Nel grande (e anche un po’ sdolcinato) revival generalizzato degli anni Ottanta che stiamo vivendo, il volume Guida ai super e real robot di Jacopo Mistè, edito da Odoya, costituisce davvero una ventata di aria fresca. Fin dall’introduzione l’autore mette subito in chiaro che la sua opera non è frutto di personali memorie d’infanzia sui cartoni animati giapponesi relativi ai robot giganti, se non altro per ragioni anagrafiche; non dobbiamo aspettarci insomma una lode acritica del bel tempo che fu.
Quello che invece Mistè intende proporre, riuscendoci, è un excursus ragionato attraverso una categoria molto particolari di robottoni a cartoni animati: i cosiddetti super e real robot.
Per capirci, siamo in un periodo leggermente successivo ai classici Goldrake e Mazinga, fra 1980 e 1999, in cui la riflessione sull’immaginario robotico è in evoluzione e in cui cominciano a farsi strada interpretazioni più sfumate e realistiche di queste figure: il caso più celebre, anche per i non addetti ai lavori, è quello di Gundam coi suoi vari seguiti. Insomma, Evangelion è importante, e questo non viene messo in dubbio, ma non arriva come un fulmine a ciel sereno; è stato invece preparato da una linea stilistica precedente molto ben riconoscibile.
Il manuale si legge molto volentieri e attraverso i titoli più significativi passa in rassegna le vicende di autori, studi di animazione e case di produzione, spesso regalando al lettore gustosi “dietro le quinte”, o approfondimenti sui meccanismi produttivi ed editoriali del mercato giapponese.
L’aspetto intrigante di questo manuale è che va a costituire un ideale dittico con un altro volume analogo dello stesso editore, la Guida ai super robot di Jacopo Nacci (recensito qui e approfondito qui). Si tratta di due testi che si completano e arricchiscono vicendevolmente: se il saggio di Nacci si concentrava sul “genere narrativo emergente” dei cartoni animati di robottoni, cogliendone sfumature di senso e uno zeitgeist di cui forse perfino gli autori non erano pienamente consapevoli, questo di Mistè mostra invece il lato umano che ha portato a quelle storie. Il dato personale e quello artigianale si intrecciano (per esempio nella descrizione del carattere non facile di Yoshiyuki Tomino), fino a presentare aspetti prettamente economici che spiegano alcuni meccanismi poco noti, come il mercato dei gunpla (modellini assemblabili) o il rapporto tra videocassette e produzione cinematografica. Belli anche gli approfondimenti su alcune rappresentazioni divenute iconiche, come il cosiddetto Itano circus (pletora di missili lanciati contemporaneamente, soluzione stilistica poi copiatissima).

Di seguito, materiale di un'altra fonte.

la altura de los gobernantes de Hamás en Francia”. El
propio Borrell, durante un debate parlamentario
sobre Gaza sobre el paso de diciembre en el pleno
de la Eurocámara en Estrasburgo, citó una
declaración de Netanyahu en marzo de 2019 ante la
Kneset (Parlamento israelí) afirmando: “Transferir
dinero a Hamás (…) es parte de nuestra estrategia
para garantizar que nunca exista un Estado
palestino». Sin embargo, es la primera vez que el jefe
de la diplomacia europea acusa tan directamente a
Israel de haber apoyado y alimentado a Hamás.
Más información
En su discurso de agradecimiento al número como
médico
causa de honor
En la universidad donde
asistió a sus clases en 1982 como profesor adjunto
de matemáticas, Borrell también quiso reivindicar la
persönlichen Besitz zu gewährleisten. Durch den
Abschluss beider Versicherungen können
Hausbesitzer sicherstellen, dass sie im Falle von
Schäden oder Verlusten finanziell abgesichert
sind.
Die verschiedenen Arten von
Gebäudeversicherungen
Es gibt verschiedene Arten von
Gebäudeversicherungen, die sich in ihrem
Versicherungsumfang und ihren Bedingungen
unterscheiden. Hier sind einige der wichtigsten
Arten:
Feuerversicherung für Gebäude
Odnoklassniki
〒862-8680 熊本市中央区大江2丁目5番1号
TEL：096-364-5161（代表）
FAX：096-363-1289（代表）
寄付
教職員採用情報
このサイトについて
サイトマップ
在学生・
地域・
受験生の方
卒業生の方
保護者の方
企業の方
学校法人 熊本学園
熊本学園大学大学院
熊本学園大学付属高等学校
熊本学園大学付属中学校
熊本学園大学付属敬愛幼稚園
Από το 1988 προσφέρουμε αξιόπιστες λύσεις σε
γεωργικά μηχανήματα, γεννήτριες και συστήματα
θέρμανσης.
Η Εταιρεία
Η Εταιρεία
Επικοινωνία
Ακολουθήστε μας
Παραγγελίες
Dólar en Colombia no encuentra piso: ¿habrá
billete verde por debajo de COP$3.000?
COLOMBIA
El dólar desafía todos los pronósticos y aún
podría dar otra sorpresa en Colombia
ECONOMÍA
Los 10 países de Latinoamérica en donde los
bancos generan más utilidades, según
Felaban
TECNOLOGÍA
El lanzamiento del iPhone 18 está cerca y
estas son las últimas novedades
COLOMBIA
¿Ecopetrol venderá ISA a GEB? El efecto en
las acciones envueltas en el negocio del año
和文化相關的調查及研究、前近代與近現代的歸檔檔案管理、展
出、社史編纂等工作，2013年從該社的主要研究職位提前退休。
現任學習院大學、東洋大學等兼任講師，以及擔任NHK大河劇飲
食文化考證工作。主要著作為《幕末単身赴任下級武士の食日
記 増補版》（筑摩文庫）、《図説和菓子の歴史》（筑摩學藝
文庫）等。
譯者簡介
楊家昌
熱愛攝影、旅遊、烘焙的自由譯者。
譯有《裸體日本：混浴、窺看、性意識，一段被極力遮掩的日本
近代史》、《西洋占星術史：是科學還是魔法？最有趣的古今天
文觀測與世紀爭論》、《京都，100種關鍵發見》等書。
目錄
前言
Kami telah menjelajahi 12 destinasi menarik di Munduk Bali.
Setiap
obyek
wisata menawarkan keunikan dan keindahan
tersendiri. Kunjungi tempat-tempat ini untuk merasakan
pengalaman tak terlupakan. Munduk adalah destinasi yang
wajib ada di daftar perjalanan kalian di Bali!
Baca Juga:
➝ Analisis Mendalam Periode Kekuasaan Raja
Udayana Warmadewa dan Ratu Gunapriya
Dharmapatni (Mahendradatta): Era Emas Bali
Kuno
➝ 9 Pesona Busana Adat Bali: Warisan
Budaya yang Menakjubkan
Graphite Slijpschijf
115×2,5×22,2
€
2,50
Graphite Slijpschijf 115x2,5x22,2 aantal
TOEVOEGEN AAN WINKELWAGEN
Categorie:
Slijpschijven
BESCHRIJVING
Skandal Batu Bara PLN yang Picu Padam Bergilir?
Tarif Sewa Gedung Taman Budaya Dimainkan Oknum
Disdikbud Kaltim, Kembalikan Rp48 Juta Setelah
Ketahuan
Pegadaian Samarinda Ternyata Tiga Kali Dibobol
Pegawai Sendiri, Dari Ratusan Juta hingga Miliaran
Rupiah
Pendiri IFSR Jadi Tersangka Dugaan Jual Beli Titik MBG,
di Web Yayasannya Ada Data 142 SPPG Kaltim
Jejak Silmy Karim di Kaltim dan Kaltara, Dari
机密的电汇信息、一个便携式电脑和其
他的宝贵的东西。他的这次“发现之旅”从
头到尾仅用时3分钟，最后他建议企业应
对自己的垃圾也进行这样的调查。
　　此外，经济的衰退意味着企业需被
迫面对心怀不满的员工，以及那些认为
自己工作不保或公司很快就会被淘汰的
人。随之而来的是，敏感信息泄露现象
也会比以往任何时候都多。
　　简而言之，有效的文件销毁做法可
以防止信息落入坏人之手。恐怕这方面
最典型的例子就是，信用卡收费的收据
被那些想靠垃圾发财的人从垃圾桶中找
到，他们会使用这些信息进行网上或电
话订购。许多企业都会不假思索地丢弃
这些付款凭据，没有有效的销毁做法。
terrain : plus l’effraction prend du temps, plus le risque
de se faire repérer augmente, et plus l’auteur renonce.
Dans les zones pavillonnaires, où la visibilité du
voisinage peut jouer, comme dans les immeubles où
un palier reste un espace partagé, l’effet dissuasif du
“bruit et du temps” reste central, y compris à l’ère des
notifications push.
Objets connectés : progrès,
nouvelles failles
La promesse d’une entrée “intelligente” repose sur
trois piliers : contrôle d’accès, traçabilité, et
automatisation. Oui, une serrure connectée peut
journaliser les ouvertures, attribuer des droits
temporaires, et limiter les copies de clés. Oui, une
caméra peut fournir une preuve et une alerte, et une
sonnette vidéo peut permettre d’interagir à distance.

In questo ideale dittico dedicato ai robottoni, insomma, ogni volume è molto gradevole in sé, ma l’uno offre all’altro una dimensione ulteriore, e quindi la lettura di entrambi non solo non crea dei doppioni, ma anzi diventa un’esperienza ancora più completa.
Unico punto negativo di un libro come questo è che inevitabilmente, a lettura ultimata, la lista di film e serie da recuperare si sarà allungata ulteriormente. Ma il lato positivo è che perlomeno l’autore indica con chiarezza quali sono le opere davvero imperdibili (ovviamente a suo giudizio) e quelle invece recuperabili solo per completezza filologica.